**Tasks to complete**
a: Reproduce the open letter to the president of Frontier Communications in full, word for word.
b: Identify every line of the listing that contains the string "empty", treating uppercase and lowercase as different.

**Extract to read**

***

An open letter to Ken who may not have been thinking straight.

Ken Arndt
President
Frontier Communications Inc.
39 Public Square
Wilkes-Barre, PA 18773

Dear Mr. Arndt:

I think we’re off to a bad start.

For reasons I didn’t understand, Frontier decided to buy the customer base and infrastructure of Verizon’s troubled dealings in West Virginia. I can’t imagine what you folks were thinking. While on a smaller scale (by far), it’s akin to someone buying BP’s gulf operations. Perhaps y’all needed a tax loss. Anyhoo, y’all took over the reins on July 1st.

In any event, you’ve inherited me. And hundreds like me – the same folks that overwhelmed the Public Service Commission and the Attorney General of West Virginia with complaints about Verizon’s equipment and nonresponsive customer service. Your website greeting indicates that you were aware of at least some of the problems.

The State’s response was to fine Verizon and impose sanctions that included proof of improved customer service and a significant outlay of cash to improve equipment and coverage. Verizon, responsible corporate citizens that they are, effectively said, “Hell, no” and sold you their mess.

I have to ask. What were you thinking?

My problems with Verizon span about 20 years at a single address with a single phone number. The most concise synopsis of the problem is: when it rains, the equipment doesn’t work. West Virginia boasts possession of the largest rain forest in North America or maybe just a big rain forest.  I can’t quite remember.   Either way, it rains here. A lot. And, by the way, we’re having a fabulously wet July.

***

**Input**
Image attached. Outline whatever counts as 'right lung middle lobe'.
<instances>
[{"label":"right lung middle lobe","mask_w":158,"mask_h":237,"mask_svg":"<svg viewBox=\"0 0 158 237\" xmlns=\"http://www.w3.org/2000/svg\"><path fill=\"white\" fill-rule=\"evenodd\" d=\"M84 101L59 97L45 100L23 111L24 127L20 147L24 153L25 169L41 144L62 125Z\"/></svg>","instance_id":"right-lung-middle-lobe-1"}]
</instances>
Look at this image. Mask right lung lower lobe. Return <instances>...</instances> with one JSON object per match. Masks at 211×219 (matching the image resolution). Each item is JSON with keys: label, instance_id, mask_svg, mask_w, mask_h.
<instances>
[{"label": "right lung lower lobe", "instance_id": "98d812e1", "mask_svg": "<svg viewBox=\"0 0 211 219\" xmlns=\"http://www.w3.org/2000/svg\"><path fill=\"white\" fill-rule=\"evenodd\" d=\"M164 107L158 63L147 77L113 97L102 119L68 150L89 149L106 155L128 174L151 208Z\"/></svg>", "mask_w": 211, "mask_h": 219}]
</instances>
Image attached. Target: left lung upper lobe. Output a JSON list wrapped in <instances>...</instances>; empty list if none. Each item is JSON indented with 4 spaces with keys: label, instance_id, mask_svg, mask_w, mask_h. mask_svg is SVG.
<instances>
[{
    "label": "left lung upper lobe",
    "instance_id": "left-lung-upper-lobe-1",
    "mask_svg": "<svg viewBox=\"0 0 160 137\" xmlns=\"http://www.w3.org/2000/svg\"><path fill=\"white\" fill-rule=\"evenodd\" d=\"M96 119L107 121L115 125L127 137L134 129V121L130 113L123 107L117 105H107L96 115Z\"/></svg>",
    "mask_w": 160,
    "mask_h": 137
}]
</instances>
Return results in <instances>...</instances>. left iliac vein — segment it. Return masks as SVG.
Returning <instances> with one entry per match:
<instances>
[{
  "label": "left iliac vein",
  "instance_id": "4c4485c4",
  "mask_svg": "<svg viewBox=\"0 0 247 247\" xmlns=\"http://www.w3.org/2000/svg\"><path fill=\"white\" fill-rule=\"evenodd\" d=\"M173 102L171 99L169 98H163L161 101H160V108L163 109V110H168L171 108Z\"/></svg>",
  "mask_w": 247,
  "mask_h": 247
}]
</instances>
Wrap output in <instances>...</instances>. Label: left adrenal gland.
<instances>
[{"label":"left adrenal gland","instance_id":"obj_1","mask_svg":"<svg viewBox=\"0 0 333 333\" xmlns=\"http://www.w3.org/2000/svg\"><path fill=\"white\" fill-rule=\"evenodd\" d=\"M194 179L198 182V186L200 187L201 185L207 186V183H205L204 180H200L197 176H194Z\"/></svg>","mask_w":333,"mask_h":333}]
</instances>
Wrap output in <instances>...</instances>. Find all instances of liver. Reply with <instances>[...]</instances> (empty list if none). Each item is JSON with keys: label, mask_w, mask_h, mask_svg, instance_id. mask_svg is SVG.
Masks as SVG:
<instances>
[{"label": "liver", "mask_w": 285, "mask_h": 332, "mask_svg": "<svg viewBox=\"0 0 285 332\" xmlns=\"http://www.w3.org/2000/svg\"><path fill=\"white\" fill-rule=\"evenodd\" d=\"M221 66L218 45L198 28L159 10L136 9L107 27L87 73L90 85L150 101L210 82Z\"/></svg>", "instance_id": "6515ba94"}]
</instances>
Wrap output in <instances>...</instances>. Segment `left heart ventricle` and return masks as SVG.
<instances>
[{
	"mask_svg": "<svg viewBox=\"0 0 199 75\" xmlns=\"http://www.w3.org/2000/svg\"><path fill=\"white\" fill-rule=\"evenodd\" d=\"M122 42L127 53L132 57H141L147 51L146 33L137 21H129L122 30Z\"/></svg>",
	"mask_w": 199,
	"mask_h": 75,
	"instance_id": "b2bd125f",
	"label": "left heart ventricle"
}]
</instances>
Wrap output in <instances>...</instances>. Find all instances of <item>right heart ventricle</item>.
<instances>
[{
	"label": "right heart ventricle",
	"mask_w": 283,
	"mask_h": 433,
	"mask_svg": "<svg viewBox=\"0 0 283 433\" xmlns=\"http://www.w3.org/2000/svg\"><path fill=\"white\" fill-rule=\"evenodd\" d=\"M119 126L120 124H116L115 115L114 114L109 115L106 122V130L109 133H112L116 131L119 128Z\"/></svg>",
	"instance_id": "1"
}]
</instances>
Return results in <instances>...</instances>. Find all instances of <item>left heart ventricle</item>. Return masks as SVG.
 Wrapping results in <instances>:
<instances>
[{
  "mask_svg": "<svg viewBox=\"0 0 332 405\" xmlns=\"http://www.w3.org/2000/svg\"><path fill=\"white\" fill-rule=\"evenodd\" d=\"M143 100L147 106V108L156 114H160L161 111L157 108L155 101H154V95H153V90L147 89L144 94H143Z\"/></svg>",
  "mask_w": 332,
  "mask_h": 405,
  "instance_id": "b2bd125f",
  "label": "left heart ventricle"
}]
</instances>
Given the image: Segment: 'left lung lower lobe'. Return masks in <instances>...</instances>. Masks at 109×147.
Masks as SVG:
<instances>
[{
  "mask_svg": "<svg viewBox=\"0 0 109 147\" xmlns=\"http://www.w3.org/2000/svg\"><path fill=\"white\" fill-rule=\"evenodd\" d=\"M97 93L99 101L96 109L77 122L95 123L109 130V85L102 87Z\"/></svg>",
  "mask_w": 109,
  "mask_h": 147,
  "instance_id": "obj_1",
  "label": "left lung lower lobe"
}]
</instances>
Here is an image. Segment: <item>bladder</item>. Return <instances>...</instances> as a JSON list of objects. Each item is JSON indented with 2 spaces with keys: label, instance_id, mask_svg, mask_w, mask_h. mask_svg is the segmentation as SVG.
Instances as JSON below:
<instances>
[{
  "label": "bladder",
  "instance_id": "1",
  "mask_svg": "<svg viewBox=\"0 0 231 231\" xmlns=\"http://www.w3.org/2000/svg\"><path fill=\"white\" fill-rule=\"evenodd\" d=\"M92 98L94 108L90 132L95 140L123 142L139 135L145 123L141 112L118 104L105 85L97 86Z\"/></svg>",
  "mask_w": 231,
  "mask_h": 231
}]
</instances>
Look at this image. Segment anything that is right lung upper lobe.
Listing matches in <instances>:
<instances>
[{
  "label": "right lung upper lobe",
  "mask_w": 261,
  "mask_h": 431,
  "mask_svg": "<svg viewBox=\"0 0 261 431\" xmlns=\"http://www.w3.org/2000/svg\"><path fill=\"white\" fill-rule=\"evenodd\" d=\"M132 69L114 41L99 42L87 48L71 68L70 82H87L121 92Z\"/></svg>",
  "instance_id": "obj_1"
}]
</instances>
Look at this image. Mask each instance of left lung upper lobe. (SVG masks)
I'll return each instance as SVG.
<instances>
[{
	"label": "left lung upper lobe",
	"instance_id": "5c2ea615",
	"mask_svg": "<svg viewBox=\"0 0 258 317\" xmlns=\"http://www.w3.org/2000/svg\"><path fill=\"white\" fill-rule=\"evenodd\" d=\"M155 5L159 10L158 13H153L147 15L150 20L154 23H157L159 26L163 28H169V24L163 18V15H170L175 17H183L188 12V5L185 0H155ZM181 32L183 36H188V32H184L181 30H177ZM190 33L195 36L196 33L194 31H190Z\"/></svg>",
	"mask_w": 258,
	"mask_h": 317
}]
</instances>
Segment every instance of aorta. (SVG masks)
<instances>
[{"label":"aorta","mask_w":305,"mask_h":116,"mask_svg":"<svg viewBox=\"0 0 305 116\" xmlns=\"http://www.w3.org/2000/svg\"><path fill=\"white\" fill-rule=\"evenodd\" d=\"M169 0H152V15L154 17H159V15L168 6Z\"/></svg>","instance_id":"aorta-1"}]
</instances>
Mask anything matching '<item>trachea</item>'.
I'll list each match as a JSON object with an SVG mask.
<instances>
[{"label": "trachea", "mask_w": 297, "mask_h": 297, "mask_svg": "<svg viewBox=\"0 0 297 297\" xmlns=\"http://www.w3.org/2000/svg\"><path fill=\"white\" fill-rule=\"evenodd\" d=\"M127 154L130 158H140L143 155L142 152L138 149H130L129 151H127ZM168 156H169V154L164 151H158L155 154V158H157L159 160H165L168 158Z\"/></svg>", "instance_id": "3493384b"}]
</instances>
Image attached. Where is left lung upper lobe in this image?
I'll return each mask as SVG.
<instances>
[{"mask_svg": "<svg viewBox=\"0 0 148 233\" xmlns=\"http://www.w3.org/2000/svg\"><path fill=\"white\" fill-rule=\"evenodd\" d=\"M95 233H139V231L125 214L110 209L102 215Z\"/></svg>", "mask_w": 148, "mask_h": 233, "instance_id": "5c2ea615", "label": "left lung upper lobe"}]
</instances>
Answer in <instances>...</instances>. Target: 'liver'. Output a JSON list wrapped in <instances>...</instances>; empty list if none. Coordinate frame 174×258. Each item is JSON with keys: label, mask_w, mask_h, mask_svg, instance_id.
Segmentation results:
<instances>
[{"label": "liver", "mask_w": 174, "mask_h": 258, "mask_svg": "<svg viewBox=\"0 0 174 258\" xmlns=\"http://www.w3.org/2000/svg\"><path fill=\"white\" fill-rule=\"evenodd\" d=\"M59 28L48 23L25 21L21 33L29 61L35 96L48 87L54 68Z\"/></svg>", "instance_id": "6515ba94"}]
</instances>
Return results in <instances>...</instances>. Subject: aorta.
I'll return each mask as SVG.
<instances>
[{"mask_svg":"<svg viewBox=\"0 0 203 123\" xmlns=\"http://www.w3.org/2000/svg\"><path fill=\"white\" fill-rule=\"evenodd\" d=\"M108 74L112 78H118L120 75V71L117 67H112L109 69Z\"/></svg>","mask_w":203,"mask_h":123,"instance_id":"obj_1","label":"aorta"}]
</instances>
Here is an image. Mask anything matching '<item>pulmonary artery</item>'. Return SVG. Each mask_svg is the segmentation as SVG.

***

**Expected results**
a:
An open letter to Ken who may not have been thinking straight.

Ken Arndt
President
Frontier Communications Inc.
39 Public Square
Wilkes-Barre, PA 18773

Dear Mr. Arndt:

I think we’re off to a bad start.

For reasons I didn’t understand, Frontier decided to buy the customer base and infrastructure of Verizon’s troubled dealings in West Virginia. I can’t imagine what you folks were thinking. While on a smaller scale (by far), it’s akin to someone buying BP’s gulf operations. Perhaps y’all needed a tax loss. Anyhoo, y’all took over the reins on July 1st.

In any event, you’ve inherited me. And hundreds like me – the same folks that overwhelmed the Public Service Commission and the Attorney General of West Virginia with complaints about Verizon’s equipment and nonresponsive customer service. Your website greeting indicates that you were aware of at least some of the problems.

The State’s response was to fine Verizon and impose sanctions that included proof of improved customer service and a significant outlay of cash to improve equipment and coverage. Verizon, responsible corporate citizens that they are, effectively said, “Hell, no” and sold you their mess.

I have to ask. What were you thinking?

My problems with Verizon span about 20 years at a single address with a single phone number. The most concise synopsis of the problem is: when it rains, the equipment doesn’t work. West Virginia boasts possession of the largest rain forest in North America or maybe just a big rain forest.  I can’t quite remember.   Either way, it rains here. A lot. And, by the way, we’re having a fabulously wet July.

b:
Image attached. Target: left lung upper lobe. Output a JSON list wrapped in <instances>...</instances>; empty list if none. Each item is JSON indented with 4 spaces with keys: label, instance_id, mask_svg, mask_w, mask_h. mask_svg is SVG.
Wrap output in <instances>...</instances>. Find all instances of liver. Reply with <instances>[...]</instances> (empty list if none). Each item is JSON with keys: label, mask_w, mask_h, mask_svg, instance_id. mask_svg is SVG.
Answer in <instances>...</instances>. Target: 'liver'. Output a JSON list wrapped in <instances>...</instances>; empty list if none. Coordinate frame 174×258. Each item is JSON with keys: label, mask_w, mask_h, mask_svg, instance_id.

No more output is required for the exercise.